À bord du MV Hondius : comment les passagers vivent l'épidémie de hantavirus en mer

Le MV Hondius, un navire à passagers, a été dérouté vers les îles Canaries après que des membres d'équipage et un petit nombre de passagers ont présenté des symptômes compatibles avec le hantavirus des Andes. Jusqu'à la fin de l'évacuation du navire, les journées en mer se poursuivent pour les passagers à bord.
Les entretiens menés par la BBC avec les passagers ont décrit une atmosphère à bord « calme ». Les passagers indiquent que l'équipage maintient un rythme régulier de points d'information et que le personnel médical est visible dans la routine quotidienne.
Selon les autorités sanitaires, la diffusion de la maladie parmi les passagers est suivie cas par cas. Le protocole de biosécurité qui s'appliquera lors du débarquement est conservé en réserve jusqu'à l'arrivée au port.
Le hantavirus des Andes, recensé dans certaines régions d'Amérique du Sud ces dernières années, est connu pour une transmission interhumaine rare. Les rapports antérieurs décrivent une fenêtre d'incubation en semaines et recommandent une période d'isolement pour faire baisser la charge virale.
La vie quotidienne à bord repose sur des dispositifs de distanciation dans les espaces communs. Les passagers décrivent un service des repas par petits groupes échelonnés. Le programme d'activités à bord, en dehors des séances sur le pont extérieur, repose largement sur de longues plages en cabine.
Certains passagers souhaiteraient une indication plus claire du temps avant l'accostage. Parmi les personnes qui se sont confiées à la BBC, l'information des autorités sanitaires est décrite comme étant relayée via le système radio des cabines deux fois par jour.

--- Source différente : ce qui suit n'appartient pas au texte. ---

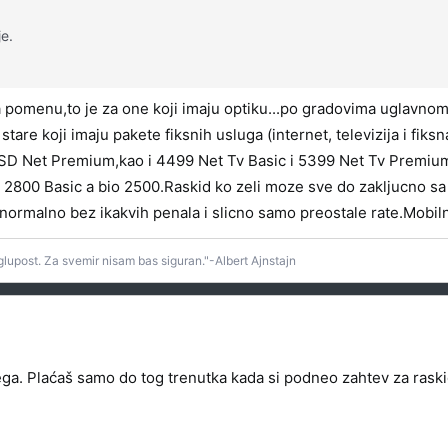
e.
pomenu,to je za one koji imaju optiku...po gradovima uglavno
stare koji imaju pakete fiksnih usluga (internet, televizija i fik
RSD Net Premium,kao i 4499 Net Tv Basic i 5399 Net Tv Premium.
2800 Basic a bio 2500.Raskid ko zeli moze sve do zakljucno s
.normalno bez ikakvih penala i slicno samo preostale rate.Mobiln
lupost. Za svemir nisam bas siguran."-Albert Ajnstajn
vega. Plaćaš samo do tog trenutka kada si podneo zahtev za raski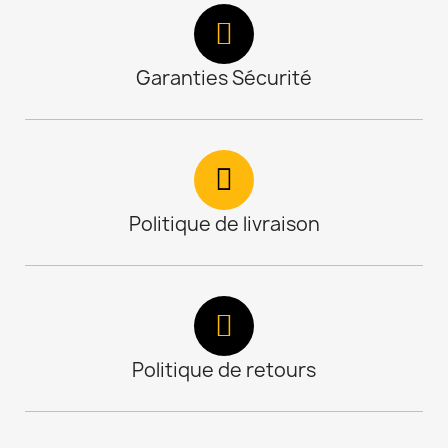
Garanties Sécurité
Politique de livraison
Politique de retours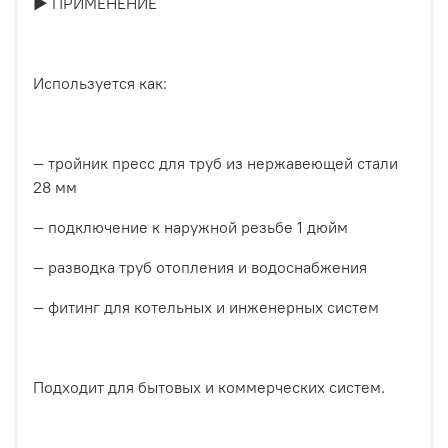
► ПРИМЕНЕНИЕ
Используется как:
— тройник пресс для труб из нержавеющей стали
28 мм
— подключение к наружной резьбе 1 дюйм
— разводка труб отопления и водоснабжения
— фитинг для котельных и инженерных систем
Подходит для бытовых и коммерческих систем.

Le port d'accueil aux îles Canaries travaille en coordination avec le Centre européen de prévention et de contrôle des maladies pour l'accostage et le débarquement. Les autorités indiquent que les passagers feront d'abord l'objet d'un dépistage médical à l'arrivée, puis d'une courte période d'isolement.
Pour les passagers qui ne font pas partie de la cohorte d'évacuation active, des liaisons consulaires ont été mises en place afin d'organiser les vols de retour via leurs pays d'origine. Le Royaume-Uni, les États-Unis et l'UE ont demandé à leurs ressortissants revenant du navire de s'auto-isoler pendant un maximum de six semaines.

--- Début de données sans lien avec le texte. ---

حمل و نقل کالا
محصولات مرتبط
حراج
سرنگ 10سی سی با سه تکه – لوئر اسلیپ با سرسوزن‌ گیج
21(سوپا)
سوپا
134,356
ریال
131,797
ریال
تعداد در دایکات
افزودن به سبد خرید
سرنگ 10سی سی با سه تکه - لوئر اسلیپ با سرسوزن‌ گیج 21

La plupart des cas confirmés concernent des membres d'équipage. La BBC ajoute que les autorités comptent s'appuyer sur cet incident pour une revue ultérieure de la gestion des flux d'air à bord des navires à passagers et du rôle de la formation de l'équipage en période d'épidémie.
L'approche du navire vers les Canaries marque une étape importante de l'attente pour les passagers. Les autorités indiquent que les données recueillies sur la première semaine de l'épidémie constitueront une référence de base pour les programmes mondiaux de suivi des passagers une fois le débarquement achevé.